-- RECORDS FOR THE TASK follows --

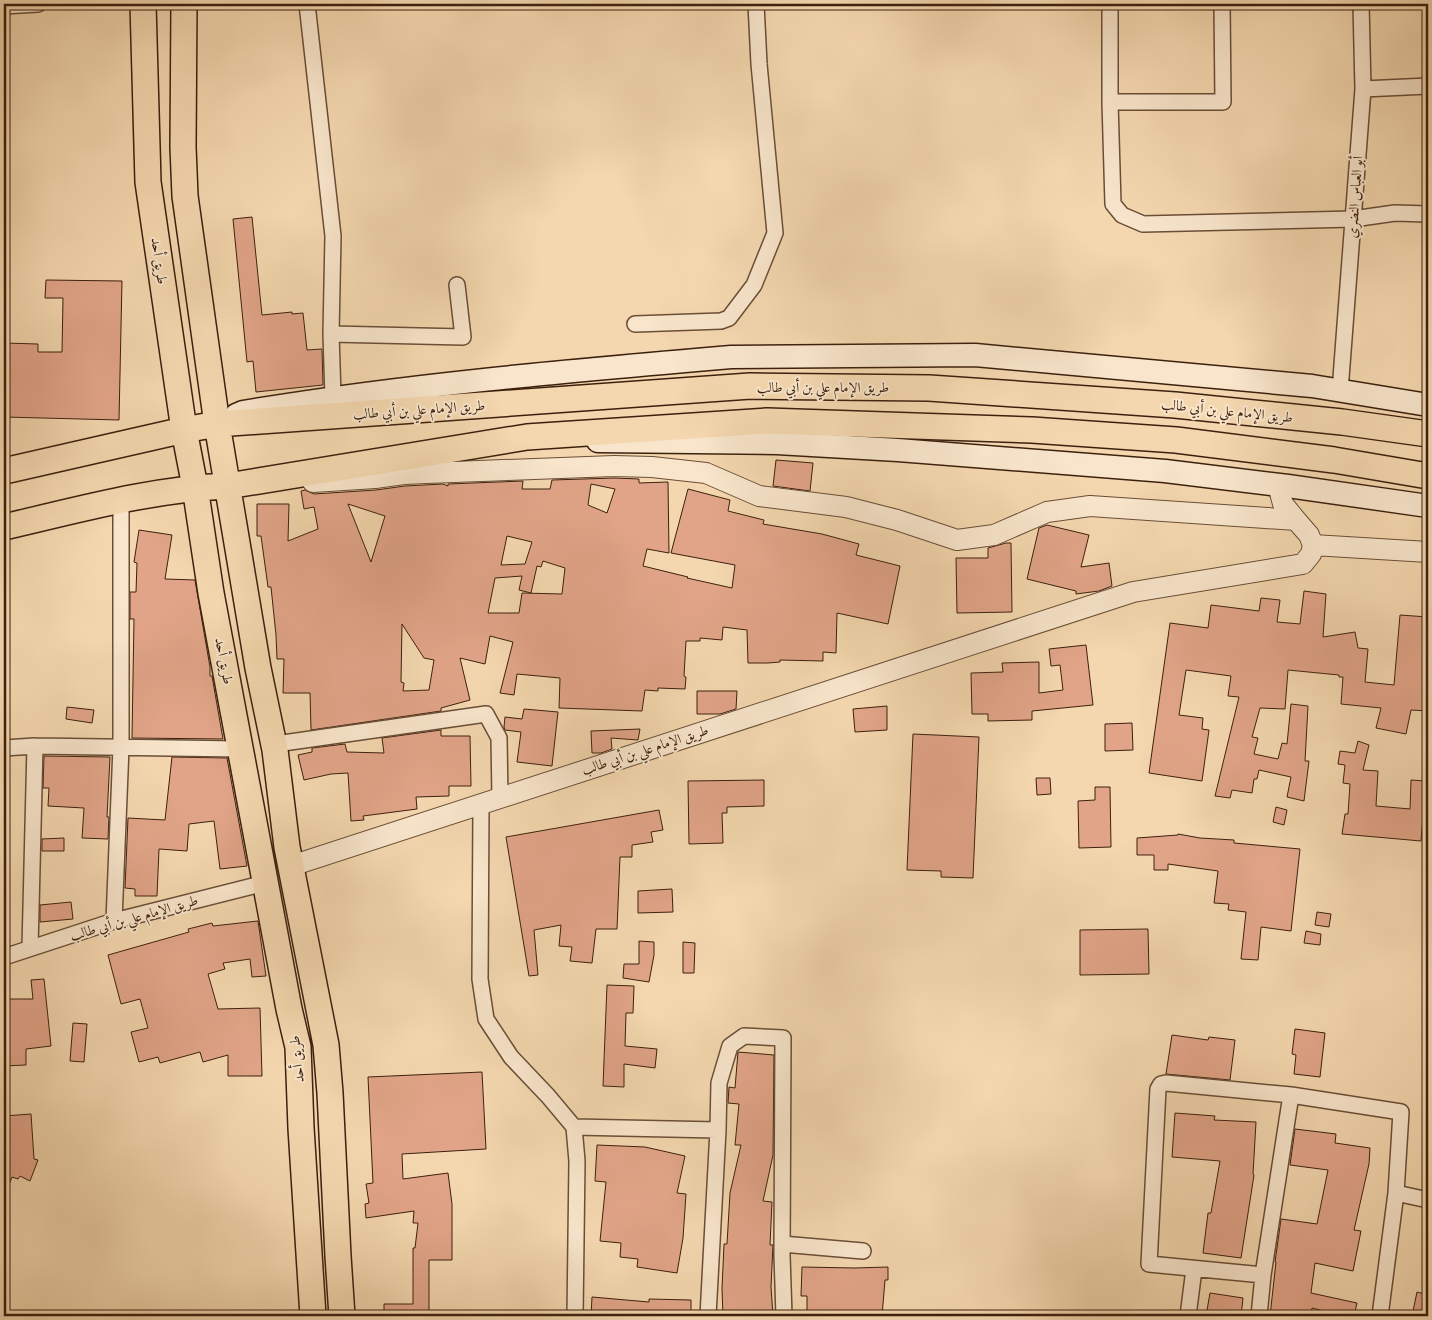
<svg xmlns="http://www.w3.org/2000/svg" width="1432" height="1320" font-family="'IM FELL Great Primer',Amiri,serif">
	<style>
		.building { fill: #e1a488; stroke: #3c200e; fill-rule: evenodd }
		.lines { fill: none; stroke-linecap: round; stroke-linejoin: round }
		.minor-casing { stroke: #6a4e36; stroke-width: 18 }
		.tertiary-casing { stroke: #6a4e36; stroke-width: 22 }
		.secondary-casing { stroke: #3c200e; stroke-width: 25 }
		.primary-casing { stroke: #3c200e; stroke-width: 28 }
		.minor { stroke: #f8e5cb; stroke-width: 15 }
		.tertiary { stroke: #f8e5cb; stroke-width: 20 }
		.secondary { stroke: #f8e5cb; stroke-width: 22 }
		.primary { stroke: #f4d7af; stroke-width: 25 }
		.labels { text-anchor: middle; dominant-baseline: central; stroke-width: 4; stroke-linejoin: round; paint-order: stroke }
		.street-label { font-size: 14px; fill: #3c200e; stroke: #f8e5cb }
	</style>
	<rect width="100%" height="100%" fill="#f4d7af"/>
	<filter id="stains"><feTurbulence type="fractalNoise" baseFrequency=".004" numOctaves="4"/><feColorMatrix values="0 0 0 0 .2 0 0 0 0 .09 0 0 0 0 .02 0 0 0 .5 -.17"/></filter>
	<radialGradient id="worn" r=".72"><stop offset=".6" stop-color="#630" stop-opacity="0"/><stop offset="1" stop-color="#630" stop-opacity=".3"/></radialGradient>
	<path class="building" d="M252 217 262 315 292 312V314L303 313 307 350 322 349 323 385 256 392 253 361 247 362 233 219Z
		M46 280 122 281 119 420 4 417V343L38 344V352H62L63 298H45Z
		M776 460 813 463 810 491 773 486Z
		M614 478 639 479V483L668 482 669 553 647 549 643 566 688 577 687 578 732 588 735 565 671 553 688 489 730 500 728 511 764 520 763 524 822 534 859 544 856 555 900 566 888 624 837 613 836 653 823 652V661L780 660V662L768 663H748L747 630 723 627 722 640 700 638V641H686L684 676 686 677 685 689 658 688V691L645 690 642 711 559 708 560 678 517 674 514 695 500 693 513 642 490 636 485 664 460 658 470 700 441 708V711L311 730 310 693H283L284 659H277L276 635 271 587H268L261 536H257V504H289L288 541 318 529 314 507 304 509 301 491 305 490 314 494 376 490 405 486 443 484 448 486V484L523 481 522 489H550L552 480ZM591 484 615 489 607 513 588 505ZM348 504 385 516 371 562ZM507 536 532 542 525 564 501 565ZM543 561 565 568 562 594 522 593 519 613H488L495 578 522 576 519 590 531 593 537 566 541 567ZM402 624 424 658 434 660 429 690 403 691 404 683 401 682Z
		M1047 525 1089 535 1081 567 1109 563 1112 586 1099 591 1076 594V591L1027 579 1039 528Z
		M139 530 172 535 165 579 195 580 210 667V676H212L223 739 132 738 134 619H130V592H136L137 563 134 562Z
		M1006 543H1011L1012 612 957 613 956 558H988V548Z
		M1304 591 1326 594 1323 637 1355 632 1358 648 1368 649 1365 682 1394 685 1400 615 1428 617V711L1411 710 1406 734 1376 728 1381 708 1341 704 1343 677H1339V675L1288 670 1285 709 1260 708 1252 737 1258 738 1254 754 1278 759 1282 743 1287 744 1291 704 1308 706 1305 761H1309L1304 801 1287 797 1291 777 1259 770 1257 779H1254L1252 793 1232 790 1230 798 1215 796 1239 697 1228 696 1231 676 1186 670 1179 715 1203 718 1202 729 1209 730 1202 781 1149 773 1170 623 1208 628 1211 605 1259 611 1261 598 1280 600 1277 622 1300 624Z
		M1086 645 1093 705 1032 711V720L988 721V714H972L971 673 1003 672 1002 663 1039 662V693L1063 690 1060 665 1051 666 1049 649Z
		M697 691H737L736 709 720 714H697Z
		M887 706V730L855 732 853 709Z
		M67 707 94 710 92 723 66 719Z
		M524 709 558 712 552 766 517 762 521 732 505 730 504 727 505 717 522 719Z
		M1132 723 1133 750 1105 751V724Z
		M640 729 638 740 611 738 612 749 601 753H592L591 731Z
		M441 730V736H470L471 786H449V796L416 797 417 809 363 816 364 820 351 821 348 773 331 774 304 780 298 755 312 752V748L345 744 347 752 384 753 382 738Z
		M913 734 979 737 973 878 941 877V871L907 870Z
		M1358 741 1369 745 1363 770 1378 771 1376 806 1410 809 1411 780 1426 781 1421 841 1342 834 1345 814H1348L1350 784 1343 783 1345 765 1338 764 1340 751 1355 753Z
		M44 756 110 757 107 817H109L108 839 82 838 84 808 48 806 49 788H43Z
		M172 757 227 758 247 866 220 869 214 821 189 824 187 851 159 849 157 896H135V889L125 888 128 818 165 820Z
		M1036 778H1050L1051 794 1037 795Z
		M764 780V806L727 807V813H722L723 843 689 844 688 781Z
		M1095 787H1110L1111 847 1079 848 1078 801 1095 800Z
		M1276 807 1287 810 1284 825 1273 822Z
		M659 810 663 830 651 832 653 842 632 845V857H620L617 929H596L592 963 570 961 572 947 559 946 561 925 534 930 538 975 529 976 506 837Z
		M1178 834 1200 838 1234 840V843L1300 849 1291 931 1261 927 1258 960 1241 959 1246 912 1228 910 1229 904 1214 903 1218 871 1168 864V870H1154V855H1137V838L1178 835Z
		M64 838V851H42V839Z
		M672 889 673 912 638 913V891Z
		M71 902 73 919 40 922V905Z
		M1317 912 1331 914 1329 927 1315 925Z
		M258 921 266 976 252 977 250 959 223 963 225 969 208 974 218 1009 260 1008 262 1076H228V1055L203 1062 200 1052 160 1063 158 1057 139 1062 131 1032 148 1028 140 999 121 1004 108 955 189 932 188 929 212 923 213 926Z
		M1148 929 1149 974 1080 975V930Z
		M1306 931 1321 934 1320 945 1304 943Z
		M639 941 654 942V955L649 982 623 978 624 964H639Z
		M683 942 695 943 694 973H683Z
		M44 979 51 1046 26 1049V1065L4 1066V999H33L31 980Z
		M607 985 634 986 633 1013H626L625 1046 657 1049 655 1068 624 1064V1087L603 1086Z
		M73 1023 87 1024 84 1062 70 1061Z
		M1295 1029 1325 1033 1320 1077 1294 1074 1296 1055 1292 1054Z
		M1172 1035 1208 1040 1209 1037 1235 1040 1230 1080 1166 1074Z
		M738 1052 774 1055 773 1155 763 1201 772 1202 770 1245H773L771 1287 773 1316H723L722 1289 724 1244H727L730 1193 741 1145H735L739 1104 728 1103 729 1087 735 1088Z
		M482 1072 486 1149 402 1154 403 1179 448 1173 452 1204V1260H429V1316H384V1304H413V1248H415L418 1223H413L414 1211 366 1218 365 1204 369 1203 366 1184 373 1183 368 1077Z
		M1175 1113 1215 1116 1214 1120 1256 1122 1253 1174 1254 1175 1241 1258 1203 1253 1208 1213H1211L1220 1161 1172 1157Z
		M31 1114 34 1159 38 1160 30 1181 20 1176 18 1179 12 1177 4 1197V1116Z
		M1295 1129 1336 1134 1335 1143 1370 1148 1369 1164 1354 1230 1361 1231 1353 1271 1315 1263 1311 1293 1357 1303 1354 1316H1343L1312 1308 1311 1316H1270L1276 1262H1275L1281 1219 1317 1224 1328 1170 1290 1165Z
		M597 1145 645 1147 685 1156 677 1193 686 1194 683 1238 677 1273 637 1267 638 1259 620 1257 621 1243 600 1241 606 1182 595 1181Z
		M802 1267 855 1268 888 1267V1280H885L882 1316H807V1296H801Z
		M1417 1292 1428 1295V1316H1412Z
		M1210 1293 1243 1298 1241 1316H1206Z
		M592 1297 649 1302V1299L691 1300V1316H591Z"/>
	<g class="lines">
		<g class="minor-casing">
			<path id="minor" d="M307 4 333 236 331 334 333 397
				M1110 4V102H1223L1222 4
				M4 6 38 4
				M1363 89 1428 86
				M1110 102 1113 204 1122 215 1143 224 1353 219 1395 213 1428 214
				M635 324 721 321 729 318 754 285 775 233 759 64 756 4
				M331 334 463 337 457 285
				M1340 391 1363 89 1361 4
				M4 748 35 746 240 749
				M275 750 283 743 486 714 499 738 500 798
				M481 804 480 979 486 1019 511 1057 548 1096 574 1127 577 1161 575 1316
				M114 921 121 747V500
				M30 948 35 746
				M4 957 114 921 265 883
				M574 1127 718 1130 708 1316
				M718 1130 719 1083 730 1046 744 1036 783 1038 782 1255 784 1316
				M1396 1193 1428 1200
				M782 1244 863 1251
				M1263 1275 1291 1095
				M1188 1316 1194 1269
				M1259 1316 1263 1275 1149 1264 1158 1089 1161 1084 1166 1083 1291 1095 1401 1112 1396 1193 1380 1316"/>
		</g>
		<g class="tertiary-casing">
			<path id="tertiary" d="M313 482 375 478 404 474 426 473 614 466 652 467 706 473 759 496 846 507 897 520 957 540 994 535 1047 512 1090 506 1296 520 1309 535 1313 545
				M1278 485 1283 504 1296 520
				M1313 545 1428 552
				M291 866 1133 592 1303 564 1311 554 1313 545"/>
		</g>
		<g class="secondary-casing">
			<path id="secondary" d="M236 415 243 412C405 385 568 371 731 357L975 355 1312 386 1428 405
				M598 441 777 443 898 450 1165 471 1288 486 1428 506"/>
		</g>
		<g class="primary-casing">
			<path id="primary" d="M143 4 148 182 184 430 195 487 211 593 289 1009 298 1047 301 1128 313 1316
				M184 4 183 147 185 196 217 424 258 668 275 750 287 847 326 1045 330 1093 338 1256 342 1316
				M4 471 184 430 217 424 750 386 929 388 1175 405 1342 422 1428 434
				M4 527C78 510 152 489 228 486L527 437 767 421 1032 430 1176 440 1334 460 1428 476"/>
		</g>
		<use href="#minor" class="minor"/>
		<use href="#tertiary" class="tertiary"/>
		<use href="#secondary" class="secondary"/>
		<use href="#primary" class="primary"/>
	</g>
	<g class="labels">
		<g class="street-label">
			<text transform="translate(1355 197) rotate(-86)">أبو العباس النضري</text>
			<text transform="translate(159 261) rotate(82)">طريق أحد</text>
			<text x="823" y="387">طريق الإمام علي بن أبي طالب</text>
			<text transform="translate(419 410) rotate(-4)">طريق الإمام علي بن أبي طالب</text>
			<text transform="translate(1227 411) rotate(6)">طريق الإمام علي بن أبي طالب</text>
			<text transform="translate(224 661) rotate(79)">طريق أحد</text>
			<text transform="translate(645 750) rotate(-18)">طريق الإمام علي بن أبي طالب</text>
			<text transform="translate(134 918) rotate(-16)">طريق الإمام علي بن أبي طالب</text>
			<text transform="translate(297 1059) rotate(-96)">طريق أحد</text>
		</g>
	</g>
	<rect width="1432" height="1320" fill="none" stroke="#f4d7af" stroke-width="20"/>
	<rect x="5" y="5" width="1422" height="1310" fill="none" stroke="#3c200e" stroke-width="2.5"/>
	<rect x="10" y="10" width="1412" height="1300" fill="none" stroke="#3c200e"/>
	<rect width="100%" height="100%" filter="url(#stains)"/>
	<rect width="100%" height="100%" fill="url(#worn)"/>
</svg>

-- RECORDS FOR THE TASK concluded --
-- RECORDS FOR THE TASK follows --

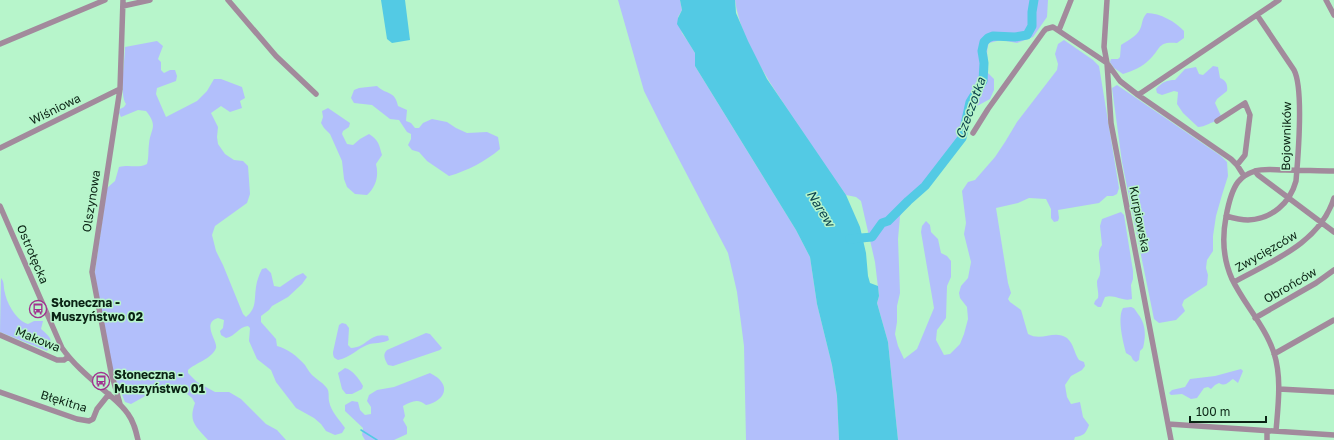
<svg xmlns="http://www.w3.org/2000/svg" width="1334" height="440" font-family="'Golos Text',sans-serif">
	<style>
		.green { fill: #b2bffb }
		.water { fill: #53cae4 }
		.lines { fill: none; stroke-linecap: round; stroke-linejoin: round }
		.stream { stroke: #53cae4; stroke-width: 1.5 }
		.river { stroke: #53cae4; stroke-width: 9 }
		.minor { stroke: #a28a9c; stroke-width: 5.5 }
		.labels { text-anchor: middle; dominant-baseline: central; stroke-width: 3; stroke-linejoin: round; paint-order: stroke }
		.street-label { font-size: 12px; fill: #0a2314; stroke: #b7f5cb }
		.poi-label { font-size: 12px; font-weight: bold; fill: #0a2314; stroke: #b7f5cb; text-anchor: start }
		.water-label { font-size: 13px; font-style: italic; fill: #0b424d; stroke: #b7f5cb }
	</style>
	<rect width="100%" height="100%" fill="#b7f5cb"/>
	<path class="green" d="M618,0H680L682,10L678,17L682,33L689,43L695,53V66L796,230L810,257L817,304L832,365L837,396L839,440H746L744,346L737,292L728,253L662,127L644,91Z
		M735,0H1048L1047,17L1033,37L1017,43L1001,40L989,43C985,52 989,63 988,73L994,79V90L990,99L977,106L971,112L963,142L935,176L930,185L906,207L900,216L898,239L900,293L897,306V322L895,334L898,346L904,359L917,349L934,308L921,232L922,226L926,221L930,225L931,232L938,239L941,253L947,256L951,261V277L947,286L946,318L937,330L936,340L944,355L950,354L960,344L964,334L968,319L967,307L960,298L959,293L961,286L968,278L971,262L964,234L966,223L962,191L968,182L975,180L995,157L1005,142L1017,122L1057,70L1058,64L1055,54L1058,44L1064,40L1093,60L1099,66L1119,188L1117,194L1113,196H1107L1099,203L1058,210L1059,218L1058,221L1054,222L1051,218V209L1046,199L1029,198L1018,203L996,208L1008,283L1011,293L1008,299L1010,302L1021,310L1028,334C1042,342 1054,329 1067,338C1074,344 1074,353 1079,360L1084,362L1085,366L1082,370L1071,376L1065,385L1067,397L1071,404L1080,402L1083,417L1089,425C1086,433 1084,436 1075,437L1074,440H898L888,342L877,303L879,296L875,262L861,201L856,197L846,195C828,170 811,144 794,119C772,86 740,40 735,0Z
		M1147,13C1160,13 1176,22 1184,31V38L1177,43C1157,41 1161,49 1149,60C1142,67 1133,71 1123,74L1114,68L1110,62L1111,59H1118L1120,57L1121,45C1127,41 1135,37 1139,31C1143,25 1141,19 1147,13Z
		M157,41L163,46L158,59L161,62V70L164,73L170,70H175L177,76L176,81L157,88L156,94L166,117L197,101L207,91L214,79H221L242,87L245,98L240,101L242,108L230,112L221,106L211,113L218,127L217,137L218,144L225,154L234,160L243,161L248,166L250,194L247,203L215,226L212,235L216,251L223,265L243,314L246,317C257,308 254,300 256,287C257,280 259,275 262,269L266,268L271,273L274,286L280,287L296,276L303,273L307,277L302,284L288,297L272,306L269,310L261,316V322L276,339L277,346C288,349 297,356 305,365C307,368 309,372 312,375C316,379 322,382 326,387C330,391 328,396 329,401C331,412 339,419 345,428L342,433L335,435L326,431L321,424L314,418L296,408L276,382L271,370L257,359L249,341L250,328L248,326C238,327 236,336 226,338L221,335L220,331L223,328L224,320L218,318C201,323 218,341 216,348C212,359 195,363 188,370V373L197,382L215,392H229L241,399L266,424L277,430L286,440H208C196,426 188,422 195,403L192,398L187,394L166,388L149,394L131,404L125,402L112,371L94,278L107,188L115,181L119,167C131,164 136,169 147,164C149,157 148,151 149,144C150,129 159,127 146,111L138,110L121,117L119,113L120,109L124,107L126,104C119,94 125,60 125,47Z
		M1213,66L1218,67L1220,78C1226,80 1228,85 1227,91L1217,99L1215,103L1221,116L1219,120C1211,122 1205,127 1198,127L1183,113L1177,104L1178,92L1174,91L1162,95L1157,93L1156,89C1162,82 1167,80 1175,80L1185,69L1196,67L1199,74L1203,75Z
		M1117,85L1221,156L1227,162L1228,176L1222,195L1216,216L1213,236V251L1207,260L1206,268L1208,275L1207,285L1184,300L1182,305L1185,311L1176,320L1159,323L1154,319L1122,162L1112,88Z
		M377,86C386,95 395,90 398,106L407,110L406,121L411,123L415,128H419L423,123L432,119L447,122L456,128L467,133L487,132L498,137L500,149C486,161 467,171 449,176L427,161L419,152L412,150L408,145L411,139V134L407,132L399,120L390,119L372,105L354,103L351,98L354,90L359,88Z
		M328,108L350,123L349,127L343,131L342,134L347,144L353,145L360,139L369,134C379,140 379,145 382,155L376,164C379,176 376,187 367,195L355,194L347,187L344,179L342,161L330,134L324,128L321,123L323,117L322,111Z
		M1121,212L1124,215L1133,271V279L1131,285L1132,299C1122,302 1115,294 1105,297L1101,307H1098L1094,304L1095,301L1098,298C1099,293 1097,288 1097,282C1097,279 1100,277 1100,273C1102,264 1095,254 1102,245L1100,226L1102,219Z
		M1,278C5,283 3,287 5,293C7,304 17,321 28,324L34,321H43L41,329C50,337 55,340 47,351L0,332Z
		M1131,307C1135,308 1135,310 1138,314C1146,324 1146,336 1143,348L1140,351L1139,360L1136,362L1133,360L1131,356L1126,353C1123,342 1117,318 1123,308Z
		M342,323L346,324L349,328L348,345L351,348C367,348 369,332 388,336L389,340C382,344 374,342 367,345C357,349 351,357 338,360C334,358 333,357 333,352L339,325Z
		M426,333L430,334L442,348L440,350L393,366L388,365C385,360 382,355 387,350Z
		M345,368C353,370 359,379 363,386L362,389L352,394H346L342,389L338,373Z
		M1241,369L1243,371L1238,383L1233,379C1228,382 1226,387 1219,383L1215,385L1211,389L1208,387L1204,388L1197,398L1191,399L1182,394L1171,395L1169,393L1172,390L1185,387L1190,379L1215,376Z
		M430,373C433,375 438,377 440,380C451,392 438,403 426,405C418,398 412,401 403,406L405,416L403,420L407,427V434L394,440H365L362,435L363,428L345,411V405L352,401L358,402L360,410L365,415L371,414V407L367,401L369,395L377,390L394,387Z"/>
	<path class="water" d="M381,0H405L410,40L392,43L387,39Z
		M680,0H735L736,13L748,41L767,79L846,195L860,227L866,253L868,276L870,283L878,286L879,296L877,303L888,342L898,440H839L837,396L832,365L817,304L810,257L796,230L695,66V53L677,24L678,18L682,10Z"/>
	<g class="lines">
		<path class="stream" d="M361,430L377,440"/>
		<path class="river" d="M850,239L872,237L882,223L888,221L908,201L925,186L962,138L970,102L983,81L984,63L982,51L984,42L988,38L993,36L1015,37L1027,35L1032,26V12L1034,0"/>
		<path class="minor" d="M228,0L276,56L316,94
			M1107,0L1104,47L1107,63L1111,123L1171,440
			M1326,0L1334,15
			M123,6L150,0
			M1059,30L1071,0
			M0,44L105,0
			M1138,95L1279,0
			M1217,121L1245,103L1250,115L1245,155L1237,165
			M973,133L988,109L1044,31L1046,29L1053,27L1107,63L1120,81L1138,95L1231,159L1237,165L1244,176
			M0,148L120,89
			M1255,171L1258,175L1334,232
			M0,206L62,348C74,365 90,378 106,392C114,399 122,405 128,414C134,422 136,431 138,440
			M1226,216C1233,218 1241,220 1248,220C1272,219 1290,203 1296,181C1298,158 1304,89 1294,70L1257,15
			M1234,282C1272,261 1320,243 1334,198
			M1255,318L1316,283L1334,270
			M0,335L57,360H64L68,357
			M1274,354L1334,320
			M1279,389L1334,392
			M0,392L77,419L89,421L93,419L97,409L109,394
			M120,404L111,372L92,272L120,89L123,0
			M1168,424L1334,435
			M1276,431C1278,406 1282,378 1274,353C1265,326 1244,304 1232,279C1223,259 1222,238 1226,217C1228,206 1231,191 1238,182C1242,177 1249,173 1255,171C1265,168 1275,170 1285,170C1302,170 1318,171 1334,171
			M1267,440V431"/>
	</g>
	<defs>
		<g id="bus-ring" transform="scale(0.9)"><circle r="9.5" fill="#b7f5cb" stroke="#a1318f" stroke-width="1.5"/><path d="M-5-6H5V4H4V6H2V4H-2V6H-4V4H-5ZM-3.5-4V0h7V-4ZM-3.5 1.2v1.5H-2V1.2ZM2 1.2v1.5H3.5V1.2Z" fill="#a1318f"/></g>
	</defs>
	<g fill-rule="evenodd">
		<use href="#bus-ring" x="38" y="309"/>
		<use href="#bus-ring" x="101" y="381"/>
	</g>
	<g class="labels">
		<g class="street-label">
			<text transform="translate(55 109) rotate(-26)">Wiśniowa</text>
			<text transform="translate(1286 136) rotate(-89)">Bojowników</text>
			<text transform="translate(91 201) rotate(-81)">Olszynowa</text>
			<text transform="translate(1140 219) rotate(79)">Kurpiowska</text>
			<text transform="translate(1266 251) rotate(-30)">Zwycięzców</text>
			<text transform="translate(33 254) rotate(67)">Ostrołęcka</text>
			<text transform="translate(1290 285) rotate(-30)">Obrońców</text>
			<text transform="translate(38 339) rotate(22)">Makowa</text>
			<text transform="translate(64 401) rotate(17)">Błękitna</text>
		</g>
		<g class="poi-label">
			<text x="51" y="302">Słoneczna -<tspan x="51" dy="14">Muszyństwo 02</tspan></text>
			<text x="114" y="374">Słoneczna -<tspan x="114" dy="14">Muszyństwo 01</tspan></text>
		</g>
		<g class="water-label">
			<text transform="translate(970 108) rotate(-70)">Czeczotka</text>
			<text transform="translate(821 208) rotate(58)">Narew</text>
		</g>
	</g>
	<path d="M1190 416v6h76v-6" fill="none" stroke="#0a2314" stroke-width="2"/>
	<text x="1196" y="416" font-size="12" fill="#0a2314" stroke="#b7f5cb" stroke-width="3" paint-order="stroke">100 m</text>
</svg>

-- RECORDS FOR THE TASK concluded --

__ACTIVITY__.
Report only a number: how many lines in the material above contain the string "serif".

__OUTPUT BELOW__.
2